(SUPPLIED RECORDS begins)

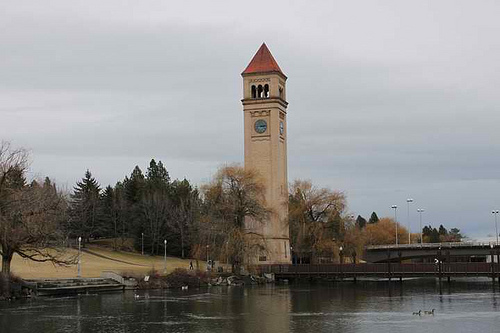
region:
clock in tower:
[248, 111, 276, 141]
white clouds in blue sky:
[11, 6, 52, 56]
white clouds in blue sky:
[10, 64, 44, 96]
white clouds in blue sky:
[37, 103, 69, 130]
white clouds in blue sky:
[61, 32, 117, 109]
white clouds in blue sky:
[96, 99, 136, 131]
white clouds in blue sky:
[127, 58, 176, 107]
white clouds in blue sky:
[300, 30, 340, 81]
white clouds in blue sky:
[318, 98, 360, 133]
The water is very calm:
[68, 299, 400, 328]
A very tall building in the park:
[236, 37, 296, 279]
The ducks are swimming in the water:
[398, 303, 450, 324]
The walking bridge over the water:
[272, 248, 497, 288]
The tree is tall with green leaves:
[51, 167, 193, 240]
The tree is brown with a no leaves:
[4, 166, 69, 307]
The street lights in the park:
[387, 189, 430, 242]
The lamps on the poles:
[385, 194, 430, 216]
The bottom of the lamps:
[391, 223, 427, 245]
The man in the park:
[181, 252, 204, 273]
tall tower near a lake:
[236, 38, 296, 272]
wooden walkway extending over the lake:
[243, 255, 498, 285]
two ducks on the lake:
[411, 304, 438, 320]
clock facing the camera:
[253, 118, 268, 136]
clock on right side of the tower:
[277, 118, 284, 139]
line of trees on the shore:
[4, 162, 464, 267]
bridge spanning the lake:
[356, 234, 499, 261]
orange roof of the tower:
[238, 38, 287, 79]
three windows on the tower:
[248, 80, 275, 102]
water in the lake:
[1, 268, 498, 332]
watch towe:
[220, 48, 303, 166]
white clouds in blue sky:
[12, 7, 63, 55]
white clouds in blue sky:
[20, 72, 83, 123]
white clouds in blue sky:
[67, 107, 118, 160]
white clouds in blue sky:
[67, 48, 109, 86]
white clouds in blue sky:
[114, 26, 162, 77]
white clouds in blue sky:
[281, 17, 350, 61]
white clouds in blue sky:
[342, 56, 446, 174]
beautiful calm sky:
[11, 5, 496, 240]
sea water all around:
[13, 271, 498, 331]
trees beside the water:
[4, 155, 464, 276]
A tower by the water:
[238, 43, 290, 263]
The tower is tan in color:
[241, 42, 296, 258]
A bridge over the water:
[247, 255, 497, 275]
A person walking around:
[185, 258, 198, 270]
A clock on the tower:
[253, 118, 269, 139]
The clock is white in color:
[248, 117, 270, 137]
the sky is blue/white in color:
[13, 5, 491, 235]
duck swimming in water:
[412, 306, 428, 320]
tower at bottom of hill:
[235, 39, 301, 270]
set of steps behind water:
[19, 271, 133, 296]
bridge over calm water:
[352, 229, 498, 267]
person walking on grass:
[187, 260, 194, 274]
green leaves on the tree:
[117, 196, 143, 216]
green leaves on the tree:
[127, 204, 159, 226]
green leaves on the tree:
[126, 131, 183, 217]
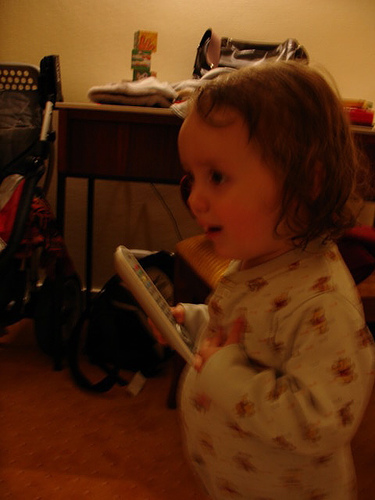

(SUPPLIED RECORDS ends)

YOUR TASK »
Please copy every one of the items above word for word, leaving out the pictures.

COMPLETED TASK »
region:
clock in tower:
[248, 111, 276, 141]
white clouds in blue sky:
[11, 6, 52, 56]
white clouds in blue sky:
[10, 64, 44, 96]
white clouds in blue sky:
[37, 103, 69, 130]
white clouds in blue sky:
[61, 32, 117, 109]
white clouds in blue sky:
[96, 99, 136, 131]
white clouds in blue sky:
[127, 58, 176, 107]
white clouds in blue sky:
[300, 30, 340, 81]
white clouds in blue sky:
[318, 98, 360, 133]
The water is very calm:
[68, 299, 400, 328]
A very tall building in the park:
[236, 37, 296, 279]
The ducks are swimming in the water:
[398, 303, 450, 324]
The walking bridge over the water:
[272, 248, 497, 288]
The tree is tall with green leaves:
[51, 167, 193, 240]
The tree is brown with a no leaves:
[4, 166, 69, 307]
The street lights in the park:
[387, 189, 430, 242]
The lamps on the poles:
[385, 194, 430, 216]
The bottom of the lamps:
[391, 223, 427, 245]
The man in the park:
[181, 252, 204, 273]
tall tower near a lake:
[236, 38, 296, 272]
wooden walkway extending over the lake:
[243, 255, 498, 285]
two ducks on the lake:
[411, 304, 438, 320]
clock facing the camera:
[253, 118, 268, 136]
clock on right side of the tower:
[277, 118, 284, 139]
line of trees on the shore:
[4, 162, 464, 267]
bridge spanning the lake:
[356, 234, 499, 261]
orange roof of the tower:
[238, 38, 287, 79]
three windows on the tower:
[248, 80, 275, 102]
water in the lake:
[1, 268, 498, 332]
watch towe:
[220, 48, 303, 166]
white clouds in blue sky:
[12, 7, 63, 55]
white clouds in blue sky:
[20, 72, 83, 123]
white clouds in blue sky:
[67, 107, 118, 160]
white clouds in blue sky:
[67, 48, 109, 86]
white clouds in blue sky:
[114, 26, 162, 77]
white clouds in blue sky:
[281, 17, 350, 61]
white clouds in blue sky:
[342, 56, 446, 174]
beautiful calm sky:
[11, 5, 496, 240]
sea water all around:
[13, 271, 498, 331]
trees beside the water:
[4, 155, 464, 276]
A tower by the water:
[238, 43, 290, 263]
The tower is tan in color:
[241, 42, 296, 258]
A bridge over the water:
[247, 255, 497, 275]
A person walking around:
[185, 258, 198, 270]
A clock on the tower:
[253, 118, 269, 139]
The clock is white in color:
[248, 117, 270, 137]
the sky is blue/white in color:
[13, 5, 491, 235]
duck swimming in water:
[412, 306, 428, 320]
tower at bottom of hill:
[235, 39, 301, 270]
set of steps behind water:
[19, 271, 133, 296]
bridge over calm water:
[352, 229, 498, 267]
person walking on grass:
[187, 260, 194, 274]
green leaves on the tree:
[117, 196, 143, 216]
green leaves on the tree:
[127, 204, 159, 226]
green leaves on the tree:
[126, 131, 183, 217]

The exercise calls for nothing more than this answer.